SELECT TIMEOFDAY() - Basically same info but in an easier to read format.
SELECT CURRENT_TIME - Time with time zone
SELECT CURRENT_DATE - Date info
EXTRACT EXTRACT - Allows you to extract a sub-component of a date value
EXTRACT(YEAR FROM date_col)
AGE AGE - Calculates and returns the current age given a time stamp
AGE(date_col)
TO_CHAR General function to convert data types to text.Useful for time stamp formatting.
TO_CHAR(date_col, 'mm-dd-yyyy')
SELECT TO_CHAR(payment_date,'MONTH-YYYY')
FROM payment
Math Functions
Many available, see docs
SELECT ROUND(rental_rate/replacement_cost,4)*100 AS percent_cost FROM film
String Functions and Operators
See docs - https://www.postgresql.org/docs/current/functions-string.html
SELECT upper(first_name) || ' ' || upper(last_name) FROM customer
Returns first and last names in upper case separated by a space - BILL BUMKIN
SELECT LOWER(LEFT(first_name,1)) || LOWER(last_name) || '@gmail.com' FROM customer
Returns first initial in lowercase concatenated to lastg name in lowercase concatenated to @gmail.com - bbumkin@gmail.com
Subquery
SELECT student,grade
FROM test_scores
WHERE grade > (SELECT AVG(grade)
FROM test_scores)
SELECT student,grade
FROM test_scores
WHERE student IN
(SELECT student
FROM honor_roll_table)
SELECT film_id,title
FROM film
WHERE film_id IN
(SELECT inventory.film_id
FROM rental
INNER JOIN inventory ON inventory.inventory_id = rental.inventory_id
WHERE return_date BETWEEN '2005-05-29' AND '2005-05-3)
ORDER BY title;
EXISTS
Tests for the existence of rows in a subquery
SELECT column_name
FROM table_name
WHERE EXISTS
(SELECT column_name FROM
table_name WHERE condition);
SELECT first_name,last_name
FROM customer AS c
WHERE EXISTS
(SELECT * FROM payment AS p
WHERE p.customer_id = c.customer_id
AND amount > 11)
SELF JOIN
A query in which a table is joined to itself.
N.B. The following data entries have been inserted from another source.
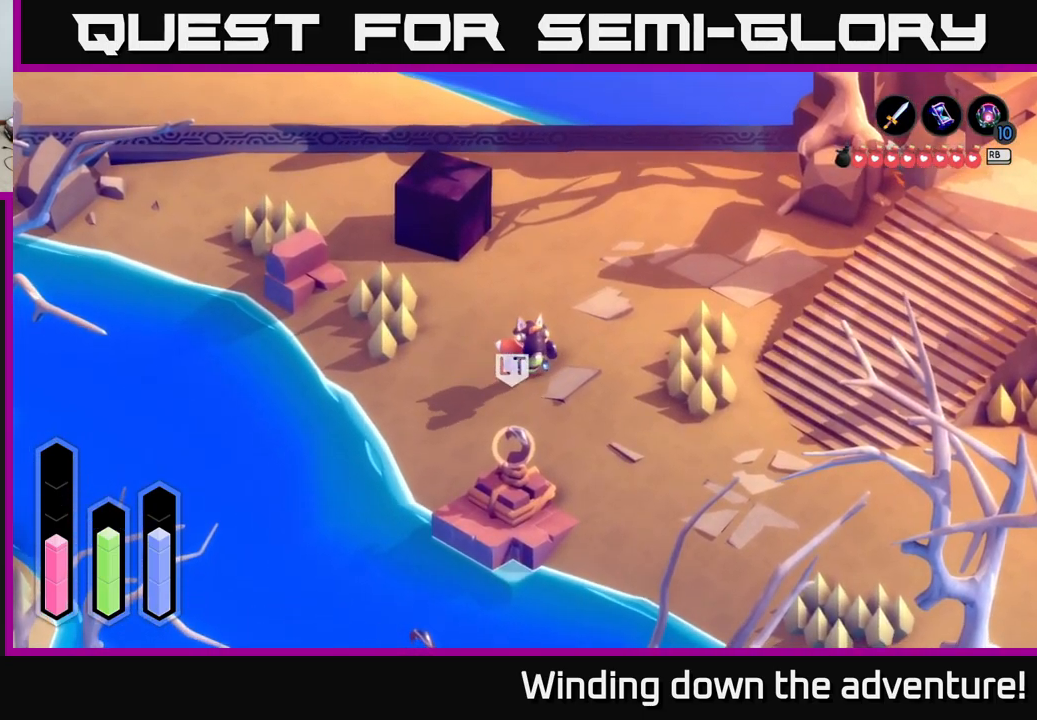
{"buttons": ["L2"], "left_stick": "down-right", "right_stick": "center", "events": [[133, "left_stick", "right"], [283, "left_stick", "down-right"], [483, "L2", "down"]]}
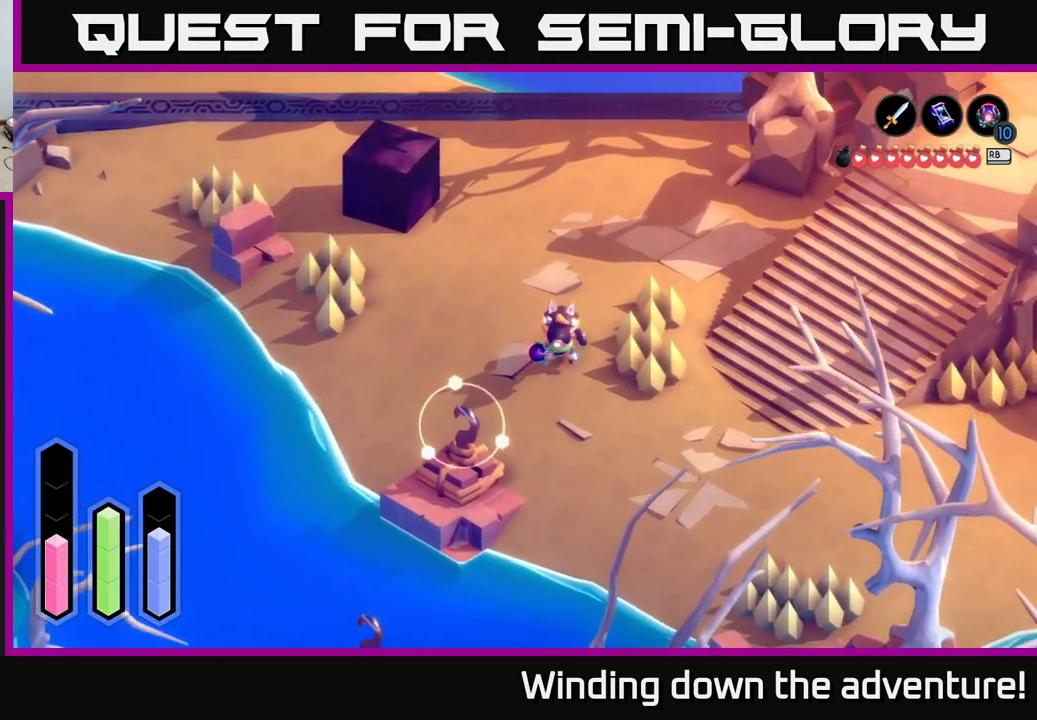
{"buttons": ["L2"], "left_stick": "up", "right_stick": "center", "events": [[100, "left_stick", "up-right"], [317, "left_stick", "up"]]}
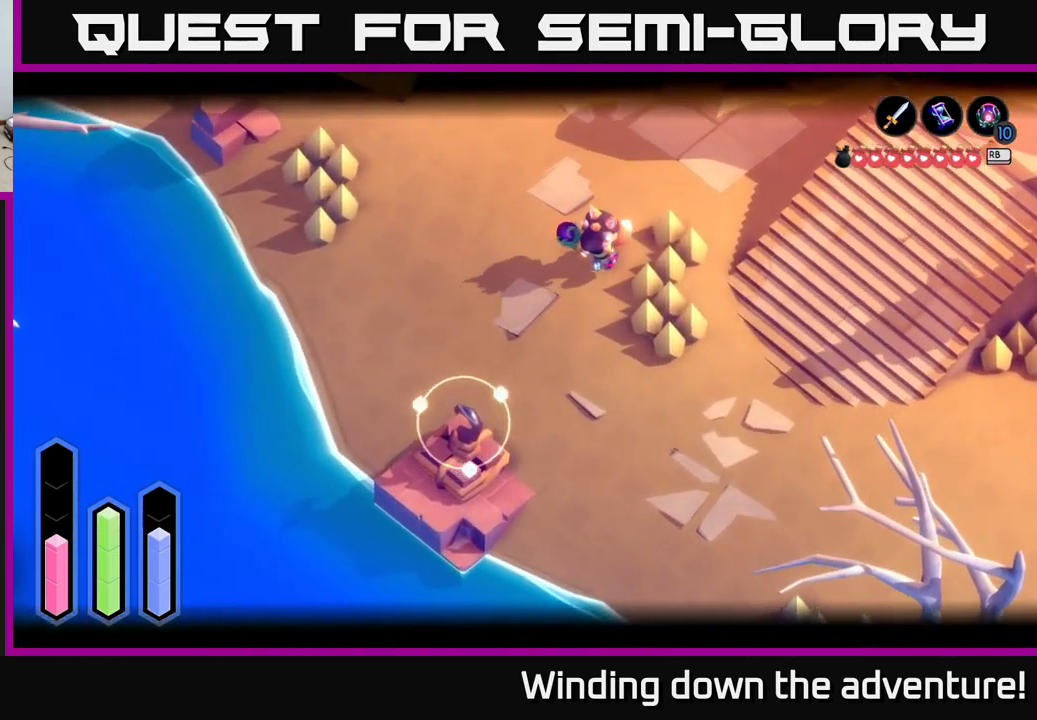
{"buttons": ["B", "L2"], "left_stick": "down-left", "right_stick": "center", "events": [[50, "right_stick", "up-right"], [117, "left_stick", "left"], [233, "left_stick", "down-left"], [233, "right_stick", "center"], [350, "B", "down"]]}
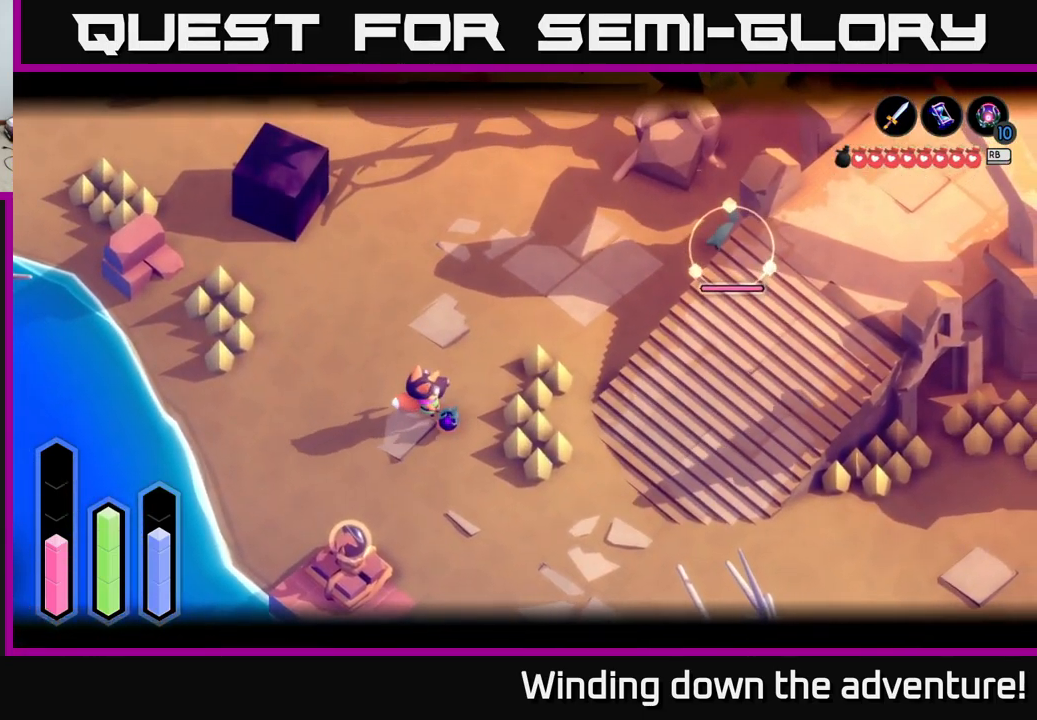
{"buttons": ["L2"], "left_stick": "down-left", "right_stick": "center", "events": [[50, "B", "up"]]}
Must use an alias for the table to clear up any ambiguity.
SELECT tableA.col, tableB,col
FROM table AS tableA
JOIN table AS tableB ON
tableA.some_col = tableB.other_col
SELECT f1.title, f2.title, f1.length
from film AS f1
INNER JOIN film AS f2 ON
f1.film_id != f2.film_id
AND f1.length = f2.length
Creating Databases and Tables
Data Types
- Boolean - true or false
- Character - char, varchar, text
- Numeric - integer, floating point
- Temporal - date, time, timestamp, interval
- UUID - Universally Unique Identifiers
- Array
- JSON
- Hstore key-value pair
- Special types such as network addresses and geometric data
postgresql.org/docs/current/datatype.html
Primary and Foreign Keys
Primary - is a column or group of columns used to identify a row uniquely in a table. Also important for joining tables together.
Foreign - is a field or group of fields used to uniquely identify a row in another table.
The table that contains the foreign key is called the referencing or child table. There can be multiple foreign keys.
The table that the foreign key refernces is called the referencing or parent table.
Constraints
- Rules on data columns in tables
- Prevent invalid data from being entered.
- Column constraints
- Applied to a column
- NOT NULL ensures column cannot have a NULL value
- UNIQUE ensures all values are different
- PRIMARY Key and Foreign Key
- CHECK ensures that all values in a column satisfy certain conditions
- EXCLUSION ensures that if any two rows are compared on the specified column or expression using the specified operator, not all of these comparisons will return TRUE
- Table constraints
- Applied to the entire table
- CHECK (condition) - to check a condition when inserting or updating data
- REFERENCES - to constrain the value stored in a column that must exist in a column in another table
- UNIQUE (column_list)
- PRIMARY KEY (column_list) note that it is possible to have multiple primary keys per table
CREATE
Create a table
CREATE TABLE table_name (
column_name TYPE column_constraint,
column_name TYPE column_constraint,
table_constraint table_constraint)
INHERITS existing_table_name;
CREATE TABLE players(
player_id SERIAL PRIMARY KEY,
age SMALLINT NOT NULL
);
INSERT
Allows you to aff rows to a table.
INSERT INTO table (column1, column2, ...)
VALUES
(value1, value2, ...)
(value2, value2, ...) ,...;
INSERT INTO table (column1, column2,...)
SELECT column1,column2
FROM another_table
WHERE condition;
When inserting from another table constraints must be met. i.e. if NOT NULL then data must be provided. Also SERIAL columns do not need to have data provided.
UPDATE
Allows for changing values in columns
UPDATE table
SET column = value1,
column2 = value2,...
WHERE
condition;
UPDATE account
SET last_login = CURRENT_TIMESTAMP
WHERE last_login IS NULL;
WHERE can be left off. If i is allrows would be updated with CURRENT_TIMESTAMP
UPDATE join
UPDATE TableA
SET original_col = TableB.new_col
FROM tableB
WHERE tableA.id = TableB.id
Return affected rows
UPDATE account
SET last_login = created_on
RETURNING account_id,last_login
UPDATE account_job
SET hire_date =account.created_on
FROM account
WHERE account_job.user_id = account.user_id;
DELETE
DELETE FROMM table
WHERE row_id = 1
DELETE FROM tableA
USING tableB
WHERE tableA.id = tableB.id
DELETE FROM table <- these deletes all rows from the table
Can add a RETURNING call at the end to show what has been deleted.
ALTER
Allows for changes to a table's structure.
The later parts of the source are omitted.